> _TASK DESCRIPTION_
Rewrite the lines of every record below, switching each "TRANSPORTATION" to "TRANSPORT" and changing nothing else. Leave the pictures out of your answer.

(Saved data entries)
■ ■ ■ ■
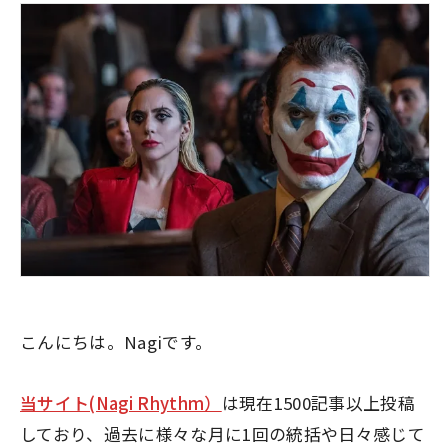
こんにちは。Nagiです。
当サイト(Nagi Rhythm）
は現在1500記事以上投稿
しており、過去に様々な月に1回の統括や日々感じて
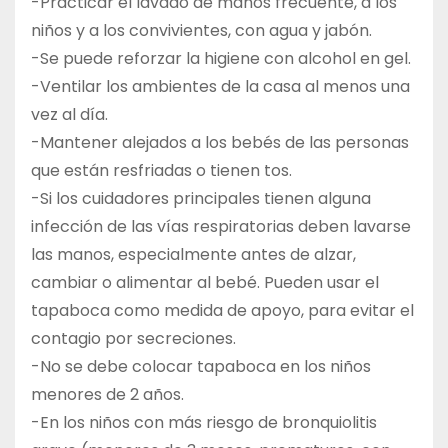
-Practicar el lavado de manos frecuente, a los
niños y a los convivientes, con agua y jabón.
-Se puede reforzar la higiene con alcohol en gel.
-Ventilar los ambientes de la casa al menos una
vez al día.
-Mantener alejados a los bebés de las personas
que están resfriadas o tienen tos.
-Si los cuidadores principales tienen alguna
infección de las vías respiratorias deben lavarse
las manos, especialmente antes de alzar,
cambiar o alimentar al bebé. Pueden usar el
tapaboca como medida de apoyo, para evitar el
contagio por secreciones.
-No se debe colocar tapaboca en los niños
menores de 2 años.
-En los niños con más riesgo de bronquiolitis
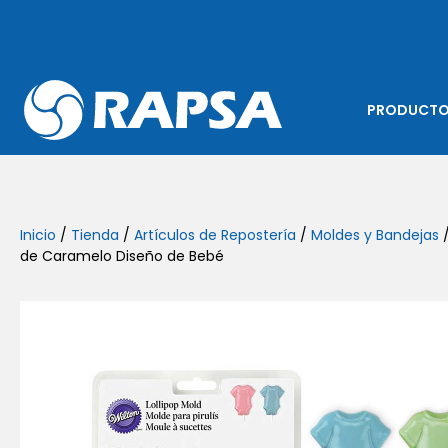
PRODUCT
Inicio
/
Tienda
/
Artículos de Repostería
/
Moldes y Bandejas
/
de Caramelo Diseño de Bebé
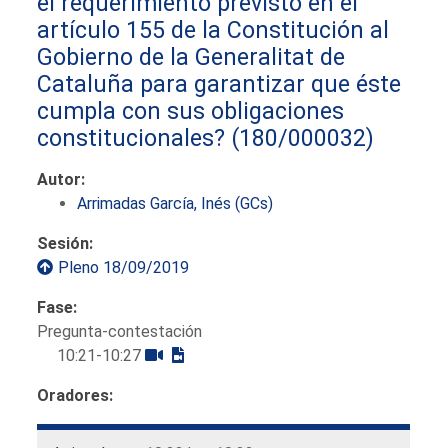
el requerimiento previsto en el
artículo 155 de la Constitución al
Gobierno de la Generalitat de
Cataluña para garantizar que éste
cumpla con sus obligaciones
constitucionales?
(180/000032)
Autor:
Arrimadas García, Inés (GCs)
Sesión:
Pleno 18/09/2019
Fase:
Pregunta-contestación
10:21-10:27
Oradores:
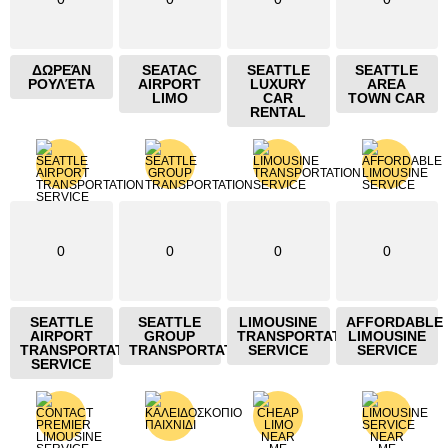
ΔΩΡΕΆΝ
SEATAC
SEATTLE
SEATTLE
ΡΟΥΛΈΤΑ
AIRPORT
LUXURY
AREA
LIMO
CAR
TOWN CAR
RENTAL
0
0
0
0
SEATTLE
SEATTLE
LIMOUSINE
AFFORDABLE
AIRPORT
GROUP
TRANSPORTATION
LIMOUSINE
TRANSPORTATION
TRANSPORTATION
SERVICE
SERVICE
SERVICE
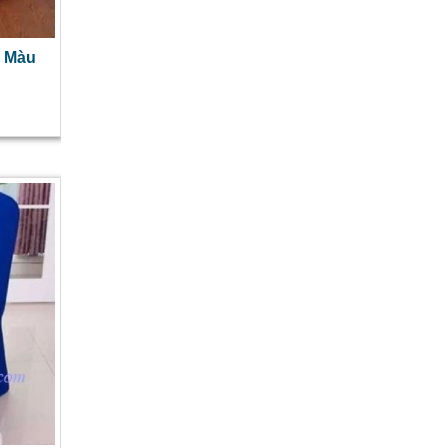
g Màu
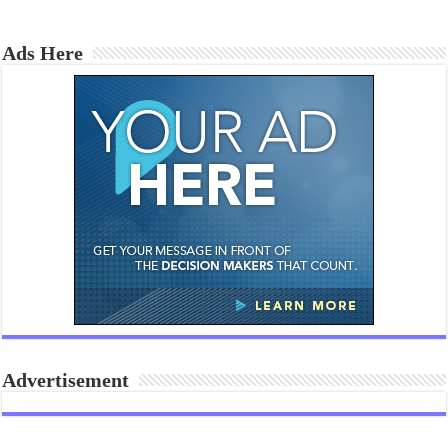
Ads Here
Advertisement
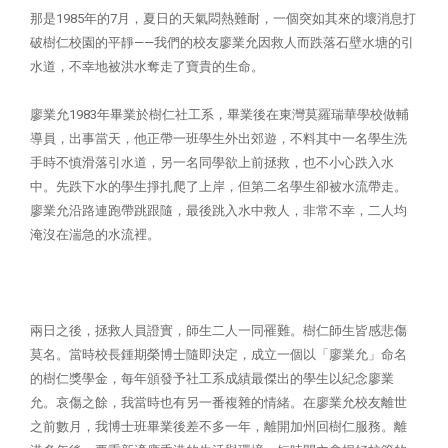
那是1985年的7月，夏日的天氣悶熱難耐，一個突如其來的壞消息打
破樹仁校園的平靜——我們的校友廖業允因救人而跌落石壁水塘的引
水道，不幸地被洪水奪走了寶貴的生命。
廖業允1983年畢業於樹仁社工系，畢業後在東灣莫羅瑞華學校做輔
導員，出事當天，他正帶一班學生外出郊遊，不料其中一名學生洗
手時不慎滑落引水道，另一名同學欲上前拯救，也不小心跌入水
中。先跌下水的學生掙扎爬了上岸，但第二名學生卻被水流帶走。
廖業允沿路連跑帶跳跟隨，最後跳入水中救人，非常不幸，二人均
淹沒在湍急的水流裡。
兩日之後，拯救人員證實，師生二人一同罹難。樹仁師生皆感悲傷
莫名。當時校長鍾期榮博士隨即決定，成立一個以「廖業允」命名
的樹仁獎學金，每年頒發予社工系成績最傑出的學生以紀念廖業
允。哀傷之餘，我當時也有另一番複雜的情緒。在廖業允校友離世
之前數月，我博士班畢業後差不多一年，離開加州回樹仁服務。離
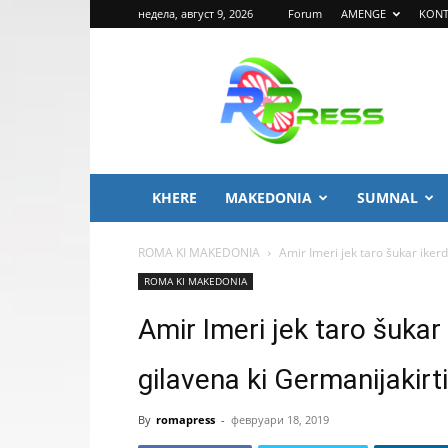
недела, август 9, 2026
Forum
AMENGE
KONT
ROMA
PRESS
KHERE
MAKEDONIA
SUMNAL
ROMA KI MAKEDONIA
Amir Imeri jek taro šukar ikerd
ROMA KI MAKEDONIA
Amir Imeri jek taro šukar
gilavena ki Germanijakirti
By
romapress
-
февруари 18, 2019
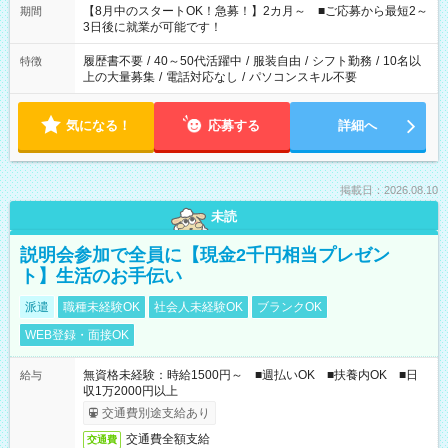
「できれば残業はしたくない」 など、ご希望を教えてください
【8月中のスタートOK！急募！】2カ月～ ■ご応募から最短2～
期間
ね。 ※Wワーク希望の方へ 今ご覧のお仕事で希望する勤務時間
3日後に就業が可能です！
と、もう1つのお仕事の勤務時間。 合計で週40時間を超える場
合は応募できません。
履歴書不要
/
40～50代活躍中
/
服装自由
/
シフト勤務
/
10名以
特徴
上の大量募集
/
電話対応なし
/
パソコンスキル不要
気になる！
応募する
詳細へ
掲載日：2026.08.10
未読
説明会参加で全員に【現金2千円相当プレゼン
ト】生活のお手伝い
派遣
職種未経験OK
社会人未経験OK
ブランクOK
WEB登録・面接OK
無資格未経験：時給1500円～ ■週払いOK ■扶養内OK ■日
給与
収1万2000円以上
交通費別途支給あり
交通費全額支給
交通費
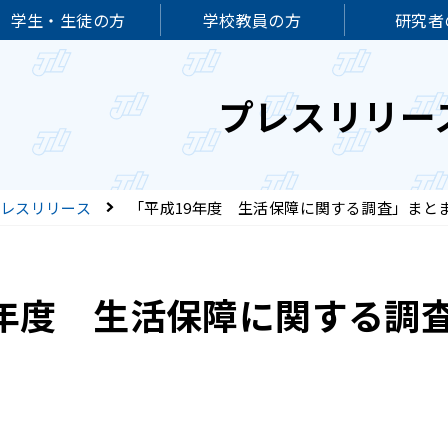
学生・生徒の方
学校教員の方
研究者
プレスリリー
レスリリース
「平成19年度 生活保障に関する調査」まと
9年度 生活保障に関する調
■ ■ ■ ■
> _TASK SOLUTION_
こんにちは。Nagiです。
当サイト(Nagi Rhythm）
は現在1500記事以上投稿
しており、過去に様々な月に1回の統括や日々感じて
-Practicar el lavado de manos frecuente, a los
niños y a los convivientes, con agua y jabón.
-Se puede reforzar la higiene con alcohol en gel.
-Ventilar los ambientes de la casa al menos una
vez al día.
-Mantener alejados a los bebés de las personas
que están resfriadas o tienen tos.
-Si los cuidadores principales tienen alguna
infección de las vías respiratorias deben lavarse
las manos, especialmente antes de alzar,
cambiar o alimentar al bebé. Pueden usar el
tapaboca como medida de apoyo, para evitar el
contagio por secreciones.
-No se debe colocar tapaboca en los niños
menores de 2 años.
-En los niños con más riesgo de bronquiolitis
PRODUCT
Inicio
/
Tienda
/
Artículos de Repostería
/
Moldes y Bandejas
/
de Caramelo Diseño de Bebé
el requerimiento previsto en el
artículo 155 de la Constitución al
Gobierno de la Generalitat de
Cataluña para garantizar que éste
cumpla con sus obligaciones
constitucionales?
(180/000032)
Autor:
Arrimadas García, Inés (GCs)
Sesión:
Pleno 18/09/2019
Fase:
Pregunta-contestación
10:21-10:27
Oradores:
ΔΩΡΕΆΝ
SEATAC
SEATTLE
SEATTLE
ΡΟΥΛΈΤΑ
AIRPORT
LUXURY
AREA
LIMO
CAR
TOWN CAR
RENTAL
0
0
0
0
SEATTLE
SEATTLE
LIMOUSINE
AFFORDABLE
AIRPORT
GROUP
TRANSPORT
LIMOUSINE
TRANSPORT
TRANSPORT
SERVICE
SERVICE
SERVICE
g Màu
Ads Here
Advertisement
那是1985年的7月，夏日的天氣悶熱難耐，一個突如其來的壞消息打
破樹仁校園的平靜——我們的校友廖業允因救人而跌落石壁水塘的引
水道，不幸地被洪水奪走了寶貴的生命。
廖業允1983年畢業於樹仁社工系，畢業後在東灣莫羅瑞華學校做輔
導員，出事當天，他正帶一班學生外出郊遊，不料其中一名學生洗
手時不慎滑落引水道，另一名同學欲上前拯救，也不小心跌入水
中。先跌下水的學生掙扎爬了上岸，但第二名學生卻被水流帶走。
廖業允沿路連跑帶跳跟隨，最後跳入水中救人，非常不幸，二人均
淹沒在湍急的水流裡。
兩日之後，拯救人員證實，師生二人一同罹難。樹仁師生皆感悲傷
莫名。當時校長鍾期榮博士隨即決定，成立一個以「廖業允」命名
的樹仁獎學金，每年頒發予社工系成績最傑出的學生以紀念廖業
允。哀傷之餘，我當時也有另一番複雜的情緒。在廖業允校友離世
之前數月，我博士班畢業後差不多一年，離開加州回樹仁服務。離
недела, август 9, 2026
Forum
AMENGE
KONT
ROMA
PRESS
KHERE
MAKEDONIA
SUMNAL
ROMA KI MAKEDONIA
Amir Imeri jek taro šukar ikerd
ROMA KI MAKEDONIA
Amir Imeri jek taro šukar
gilavena ki Germanijakirti
By
romapress
-
февруари 18, 2019
「できれば残業はしたくない」 など、ご希望を教えてください
【8月中のスタートOK！急募！】2カ月～ ■ご応募から最短2～
期間
ね。 ※Wワーク希望の方へ 今ご覧のお仕事で希望する勤務時間
3日後に就業が可能です！
と、もう1つのお仕事の勤務時間。 合計で週40時間を超える場
合は応募できません。
履歴書不要
/
40～50代活躍中
/
服装自由
/
シフト勤務
/
10名以
特徴
上の大量募集
/
電話対応なし
/
パソコンスキル不要
気になる！
応募する
詳細へ
掲載日：2026.08.10
未読
説明会参加で全員に【現金2千円相当プレゼン
ト】生活のお手伝い
派遣
職種未経験OK
社会人未経験OK
ブランクOK
WEB登録・面接OK
無資格未経験：時給1500円～ ■週払いOK ■扶養内OK ■日
給与
収1万2000円以上
交通費別途支給あり
交通費全額支給
交通費
学生・生徒の方
学校教員の方
研究者
プレスリリー
レスリリース
「平成19年度 生活保障に関する調査」まと
9年度 生活保障に関する調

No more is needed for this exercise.